Flea market style
Weekends spent at swap meets and yard sales pay off with the most individual style of all. If you're among the truly inspired, you can put together a distinctive decor with quirky second-hand finds.
From the formal to the funky and the exquisite to the weird, flea market style is shaped more by individual preferences than by any rigid set of rules. The key is to mix and match decades, regions and materials to come up with your own singular mix. For flea aficionados, the fun is as much in the process as the finished product.
Formerly functional items — old kitchen utensils, gardening tools — become purely aesthetic attractions.
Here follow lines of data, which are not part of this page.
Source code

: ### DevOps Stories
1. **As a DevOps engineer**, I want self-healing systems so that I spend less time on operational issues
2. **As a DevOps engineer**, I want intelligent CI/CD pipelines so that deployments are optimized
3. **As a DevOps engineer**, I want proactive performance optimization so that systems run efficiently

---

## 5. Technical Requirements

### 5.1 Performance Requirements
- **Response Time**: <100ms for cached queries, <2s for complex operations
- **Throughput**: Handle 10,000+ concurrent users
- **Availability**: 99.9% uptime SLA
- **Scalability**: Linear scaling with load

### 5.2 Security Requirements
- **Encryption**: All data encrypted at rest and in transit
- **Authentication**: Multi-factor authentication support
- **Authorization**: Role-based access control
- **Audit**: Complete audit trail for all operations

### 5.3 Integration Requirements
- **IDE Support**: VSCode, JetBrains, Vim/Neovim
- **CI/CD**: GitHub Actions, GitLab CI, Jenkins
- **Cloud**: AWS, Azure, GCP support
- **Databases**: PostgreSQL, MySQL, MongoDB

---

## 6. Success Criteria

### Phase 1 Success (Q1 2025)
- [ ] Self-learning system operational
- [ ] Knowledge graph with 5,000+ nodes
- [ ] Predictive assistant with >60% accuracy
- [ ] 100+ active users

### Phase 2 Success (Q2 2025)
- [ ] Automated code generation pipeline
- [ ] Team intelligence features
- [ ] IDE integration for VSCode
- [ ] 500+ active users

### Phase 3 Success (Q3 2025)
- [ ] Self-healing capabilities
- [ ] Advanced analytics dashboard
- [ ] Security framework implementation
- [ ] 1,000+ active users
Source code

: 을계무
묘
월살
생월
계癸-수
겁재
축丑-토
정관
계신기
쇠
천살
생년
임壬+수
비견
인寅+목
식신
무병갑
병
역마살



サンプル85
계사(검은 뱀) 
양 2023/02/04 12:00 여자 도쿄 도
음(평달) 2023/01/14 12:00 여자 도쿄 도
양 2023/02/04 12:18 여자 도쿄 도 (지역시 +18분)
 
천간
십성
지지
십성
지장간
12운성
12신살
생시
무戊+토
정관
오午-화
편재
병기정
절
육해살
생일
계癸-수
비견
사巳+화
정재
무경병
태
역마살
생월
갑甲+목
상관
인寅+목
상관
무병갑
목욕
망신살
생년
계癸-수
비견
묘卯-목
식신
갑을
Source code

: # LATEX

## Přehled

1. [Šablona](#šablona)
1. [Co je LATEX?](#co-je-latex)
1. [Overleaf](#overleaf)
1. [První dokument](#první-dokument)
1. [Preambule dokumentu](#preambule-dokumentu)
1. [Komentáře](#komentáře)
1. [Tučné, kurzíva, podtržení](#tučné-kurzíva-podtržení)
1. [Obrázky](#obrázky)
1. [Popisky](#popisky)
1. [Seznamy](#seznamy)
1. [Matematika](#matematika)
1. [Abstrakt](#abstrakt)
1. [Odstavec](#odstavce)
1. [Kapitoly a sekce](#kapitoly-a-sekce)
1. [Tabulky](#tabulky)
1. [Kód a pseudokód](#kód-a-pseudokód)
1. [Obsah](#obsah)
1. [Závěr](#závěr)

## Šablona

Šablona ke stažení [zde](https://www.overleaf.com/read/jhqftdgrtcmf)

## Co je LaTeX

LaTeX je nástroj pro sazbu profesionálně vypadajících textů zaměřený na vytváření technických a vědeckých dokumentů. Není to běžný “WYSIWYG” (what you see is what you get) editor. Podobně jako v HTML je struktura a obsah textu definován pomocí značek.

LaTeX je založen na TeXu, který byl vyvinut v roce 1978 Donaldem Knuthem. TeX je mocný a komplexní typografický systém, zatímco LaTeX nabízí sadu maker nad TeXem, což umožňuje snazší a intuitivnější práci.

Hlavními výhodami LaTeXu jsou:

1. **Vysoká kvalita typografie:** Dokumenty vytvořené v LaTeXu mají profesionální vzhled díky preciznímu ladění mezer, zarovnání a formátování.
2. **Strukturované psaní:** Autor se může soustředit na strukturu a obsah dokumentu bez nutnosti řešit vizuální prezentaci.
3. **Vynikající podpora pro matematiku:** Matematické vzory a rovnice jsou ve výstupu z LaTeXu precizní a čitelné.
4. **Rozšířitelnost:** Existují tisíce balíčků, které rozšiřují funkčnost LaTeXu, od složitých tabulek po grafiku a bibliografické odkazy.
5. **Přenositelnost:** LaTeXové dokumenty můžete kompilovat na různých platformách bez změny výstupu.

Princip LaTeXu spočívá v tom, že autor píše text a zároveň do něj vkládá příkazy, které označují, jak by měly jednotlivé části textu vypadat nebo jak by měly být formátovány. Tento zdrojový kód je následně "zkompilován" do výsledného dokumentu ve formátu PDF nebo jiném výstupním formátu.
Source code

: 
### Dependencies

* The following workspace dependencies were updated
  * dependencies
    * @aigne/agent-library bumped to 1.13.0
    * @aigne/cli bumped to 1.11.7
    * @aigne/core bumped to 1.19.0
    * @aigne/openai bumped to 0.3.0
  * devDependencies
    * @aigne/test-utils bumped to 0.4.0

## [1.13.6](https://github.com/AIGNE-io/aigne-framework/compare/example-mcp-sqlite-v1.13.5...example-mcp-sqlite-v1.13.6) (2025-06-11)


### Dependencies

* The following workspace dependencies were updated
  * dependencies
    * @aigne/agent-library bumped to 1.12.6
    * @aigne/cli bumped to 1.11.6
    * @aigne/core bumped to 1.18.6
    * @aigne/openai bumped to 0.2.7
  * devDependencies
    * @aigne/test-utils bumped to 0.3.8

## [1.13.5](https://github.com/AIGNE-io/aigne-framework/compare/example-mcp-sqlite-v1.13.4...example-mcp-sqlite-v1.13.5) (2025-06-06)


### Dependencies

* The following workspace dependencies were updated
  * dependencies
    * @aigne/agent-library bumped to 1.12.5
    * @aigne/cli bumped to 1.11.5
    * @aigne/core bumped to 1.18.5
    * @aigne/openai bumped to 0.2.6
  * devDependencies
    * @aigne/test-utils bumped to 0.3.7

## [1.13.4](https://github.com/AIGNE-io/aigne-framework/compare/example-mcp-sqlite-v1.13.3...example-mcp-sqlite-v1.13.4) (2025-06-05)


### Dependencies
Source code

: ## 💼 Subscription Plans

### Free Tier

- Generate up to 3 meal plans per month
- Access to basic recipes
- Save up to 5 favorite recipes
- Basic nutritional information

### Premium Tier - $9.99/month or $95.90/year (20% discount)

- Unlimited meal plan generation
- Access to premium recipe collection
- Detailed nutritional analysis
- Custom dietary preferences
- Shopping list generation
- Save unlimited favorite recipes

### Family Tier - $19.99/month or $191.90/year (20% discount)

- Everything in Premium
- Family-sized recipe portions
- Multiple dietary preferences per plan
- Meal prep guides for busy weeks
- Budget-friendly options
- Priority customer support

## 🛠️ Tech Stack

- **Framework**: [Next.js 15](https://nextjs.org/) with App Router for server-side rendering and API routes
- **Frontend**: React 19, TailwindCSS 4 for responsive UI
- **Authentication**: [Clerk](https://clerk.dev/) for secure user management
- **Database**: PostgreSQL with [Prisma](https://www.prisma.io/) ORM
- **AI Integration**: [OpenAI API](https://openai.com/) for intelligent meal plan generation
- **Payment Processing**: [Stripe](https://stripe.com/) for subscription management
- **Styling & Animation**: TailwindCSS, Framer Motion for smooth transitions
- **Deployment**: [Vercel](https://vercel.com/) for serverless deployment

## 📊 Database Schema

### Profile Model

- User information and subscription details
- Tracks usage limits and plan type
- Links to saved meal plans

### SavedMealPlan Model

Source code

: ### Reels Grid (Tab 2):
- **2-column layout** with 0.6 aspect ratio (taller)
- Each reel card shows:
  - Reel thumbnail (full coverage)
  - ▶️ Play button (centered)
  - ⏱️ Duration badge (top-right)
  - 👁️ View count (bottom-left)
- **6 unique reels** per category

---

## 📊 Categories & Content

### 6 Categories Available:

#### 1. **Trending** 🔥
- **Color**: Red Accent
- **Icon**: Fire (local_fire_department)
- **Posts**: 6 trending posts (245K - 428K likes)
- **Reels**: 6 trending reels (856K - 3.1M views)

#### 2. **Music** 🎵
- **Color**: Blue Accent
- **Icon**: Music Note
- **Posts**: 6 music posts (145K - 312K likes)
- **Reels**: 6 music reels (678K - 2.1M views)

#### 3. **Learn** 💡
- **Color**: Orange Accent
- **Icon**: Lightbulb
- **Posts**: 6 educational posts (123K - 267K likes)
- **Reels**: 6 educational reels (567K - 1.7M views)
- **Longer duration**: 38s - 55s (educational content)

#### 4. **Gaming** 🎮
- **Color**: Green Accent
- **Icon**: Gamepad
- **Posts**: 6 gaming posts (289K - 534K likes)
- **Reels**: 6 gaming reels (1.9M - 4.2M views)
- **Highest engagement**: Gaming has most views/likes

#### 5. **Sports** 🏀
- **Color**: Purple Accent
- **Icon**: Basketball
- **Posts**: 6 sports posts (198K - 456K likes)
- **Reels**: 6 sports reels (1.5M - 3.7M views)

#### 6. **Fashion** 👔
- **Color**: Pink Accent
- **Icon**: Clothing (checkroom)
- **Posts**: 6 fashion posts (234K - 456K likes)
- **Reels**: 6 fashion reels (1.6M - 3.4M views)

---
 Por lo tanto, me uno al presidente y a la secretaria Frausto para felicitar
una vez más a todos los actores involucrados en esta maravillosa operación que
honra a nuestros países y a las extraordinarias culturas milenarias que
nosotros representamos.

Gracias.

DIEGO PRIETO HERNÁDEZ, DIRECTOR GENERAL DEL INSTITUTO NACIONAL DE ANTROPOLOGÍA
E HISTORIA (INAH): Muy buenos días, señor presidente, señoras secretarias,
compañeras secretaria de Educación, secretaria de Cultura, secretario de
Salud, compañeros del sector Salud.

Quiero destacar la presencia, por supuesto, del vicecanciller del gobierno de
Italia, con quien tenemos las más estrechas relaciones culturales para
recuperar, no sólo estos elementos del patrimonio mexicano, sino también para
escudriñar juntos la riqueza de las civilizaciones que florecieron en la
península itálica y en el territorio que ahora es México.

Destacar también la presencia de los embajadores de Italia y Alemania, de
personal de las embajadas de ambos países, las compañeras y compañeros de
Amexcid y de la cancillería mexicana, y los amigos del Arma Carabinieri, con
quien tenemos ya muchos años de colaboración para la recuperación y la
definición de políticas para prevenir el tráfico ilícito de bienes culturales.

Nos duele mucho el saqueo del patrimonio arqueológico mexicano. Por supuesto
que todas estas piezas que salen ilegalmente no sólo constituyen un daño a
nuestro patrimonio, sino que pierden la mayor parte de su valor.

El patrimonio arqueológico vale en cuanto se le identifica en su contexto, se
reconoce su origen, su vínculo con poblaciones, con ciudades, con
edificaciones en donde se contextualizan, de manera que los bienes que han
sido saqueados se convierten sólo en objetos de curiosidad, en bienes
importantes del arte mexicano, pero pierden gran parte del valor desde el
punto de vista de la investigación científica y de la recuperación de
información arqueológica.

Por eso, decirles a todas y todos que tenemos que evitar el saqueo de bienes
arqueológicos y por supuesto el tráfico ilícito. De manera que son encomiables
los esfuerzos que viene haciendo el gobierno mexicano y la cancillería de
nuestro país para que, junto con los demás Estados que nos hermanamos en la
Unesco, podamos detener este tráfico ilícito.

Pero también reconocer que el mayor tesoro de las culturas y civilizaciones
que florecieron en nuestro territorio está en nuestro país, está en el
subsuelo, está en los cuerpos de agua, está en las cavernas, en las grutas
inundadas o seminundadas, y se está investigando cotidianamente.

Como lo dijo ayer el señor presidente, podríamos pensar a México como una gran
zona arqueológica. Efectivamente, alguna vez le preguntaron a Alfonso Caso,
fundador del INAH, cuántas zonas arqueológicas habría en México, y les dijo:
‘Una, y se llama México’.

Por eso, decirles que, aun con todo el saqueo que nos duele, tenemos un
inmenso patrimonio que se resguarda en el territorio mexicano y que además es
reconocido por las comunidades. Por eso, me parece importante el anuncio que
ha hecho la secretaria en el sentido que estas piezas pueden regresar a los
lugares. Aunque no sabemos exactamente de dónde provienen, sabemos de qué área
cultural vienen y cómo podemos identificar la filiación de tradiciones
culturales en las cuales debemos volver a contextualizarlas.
Collectibles like sports memorabilia, snuff bottles, and antique books can provide a focus, both for your decor and for your weekend rounds of local garage sales.
The middle years of the twentieth century provide some of the most fertile ground for flea market style. Think bakelite phones, fiberglass lampshades, chrome and formica dinette sets. Look for kitschy knick-knacks like flying duck wall plaques, pin-up posters, and atomic-motif ashtrays.
For the cocktail set, a plywood boat bar is a true prize. Those who are serious about their period detail will seek out antique kitchen appliances like an enamel gas range on raised legs. And if the flea gods smile on you, perhaps you'll come away with an Eames chair or an orange vinyl diner booth.
If your tastes run more to hand-painted china or vintage linens, of course, these refined objects can also be found at neighborhood garage sales and auctions. Flea market shopping requires a little more time, but the hunt for great junk is addictive!